I heard his sharp intake of breath and I looked up at his face. I was expecting him to try and make excuses or tell me it was too soon but he said or did none of that. He stared at me in complete awe as he cupped my face and gently pushed his lips on mine. It only lasted a couple of seconds to my chagrin but it was very sweet. I could tell he didn't want to overwhelm me.

"I love you, Scarlet. I know for sure that I want to spend the rest of my life with you. Everything you said earlier, it's not true. You are worthy and beautiful and the strongest person that I've ever met. It's me that doesn't deserve you. I was Omega too. I know what it is to be considered a weakling but you're by far the opposite. You've put up with so much, I'm surprised you're still here.
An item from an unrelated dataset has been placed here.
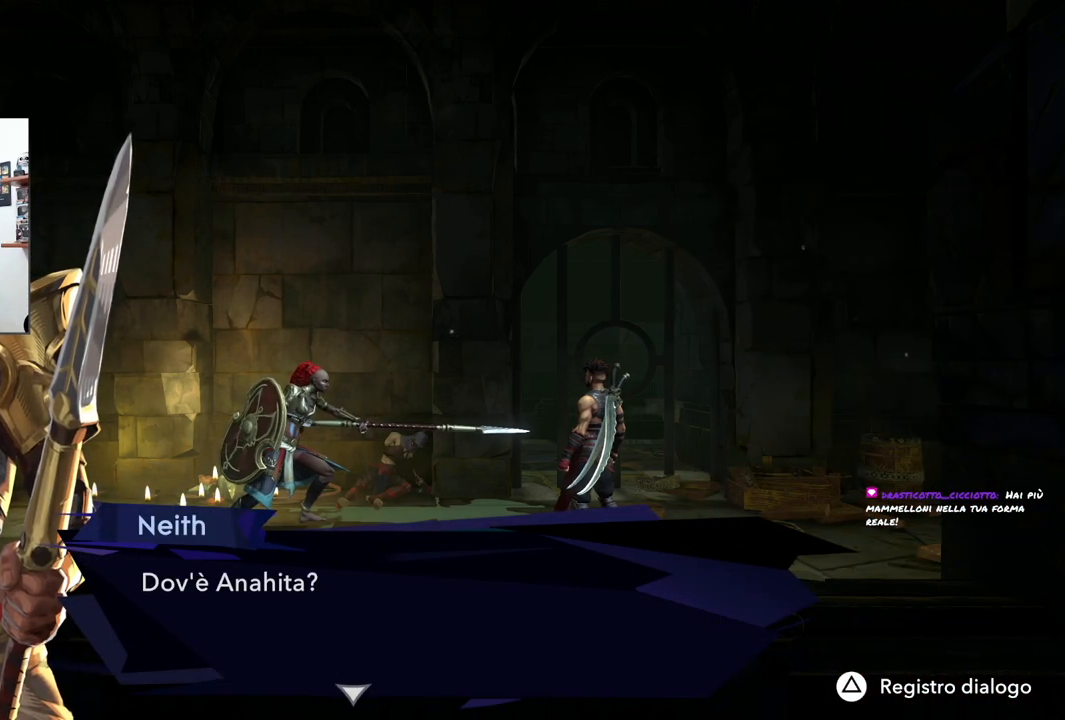
{"dt_ms": 500, "buttons": [], "left_stick": "center", "right_stick": "center", "events": []}
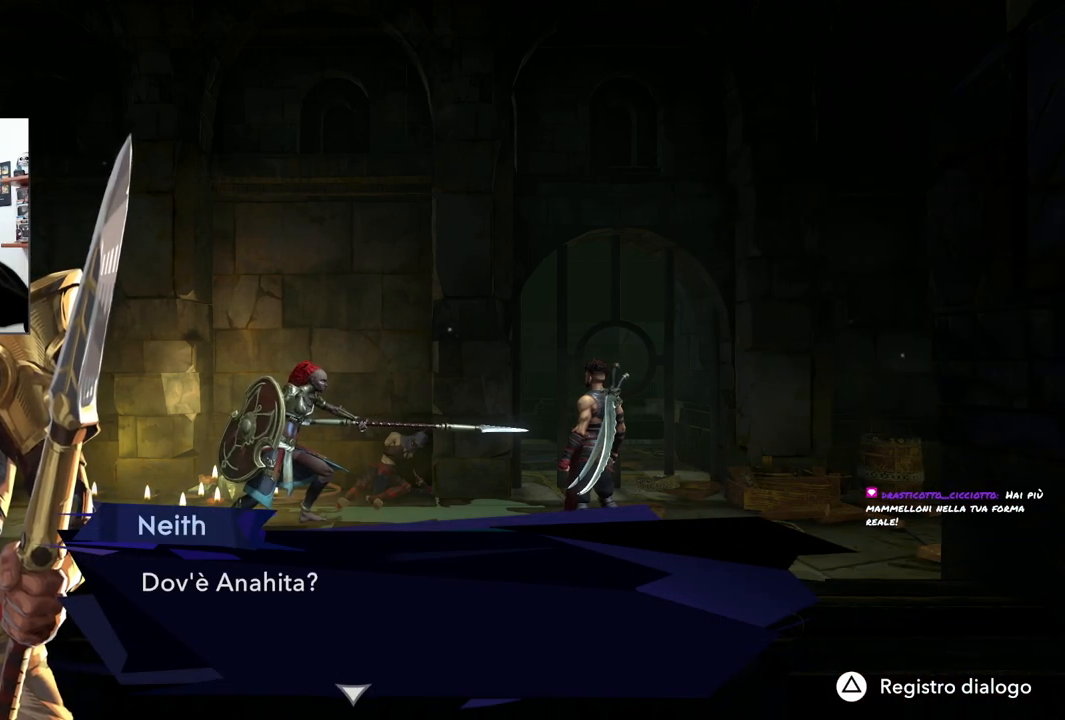
{"dt_ms": 500, "buttons": [], "left_stick": "center", "right_stick": "center", "events": []}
I wish I could offer you more but I can only give you my love and my undying devotion." I kissed his chest and hugged his middle tighter. How could he say that he doesn't deserve me? "I don't want to overwhelm you but I need you to know why I was Omega." I looked up at him and nodded. I was completely taken aback by what he said.

He took a deep breath and looked away. "I killed my mate."

My whole world stopped. Out of all the things he could've done, I never imagined that. I was almost expecting him to tell me that he hadn't actually done anything and that it was all a misunderstanding. My sweet, loving Gerard surely couldn't have committed such a horrible crime. "I found my mate when I was fifteen. It is somewhat unusual to find your mate that young but it does happen. She was eighteen and already seeing someone else. I was heartbroken when she rejected me but I let her go. She wanted the other guy and I knew that I couldn't keep her tied to me when it wasn't what she wanted.

The whole school found out that I was her mate and teased her mercilessly; even after the rejection. Her then boyfriend broke up with her and she got angry. She blamed it all on me, saying that it was all my fault and that I was a terrible mate and she would always hate me. I was again heartbroken. I found her one night at a party when she was trying to drive herself home and I knew that I couldn't let her even with everything that happened.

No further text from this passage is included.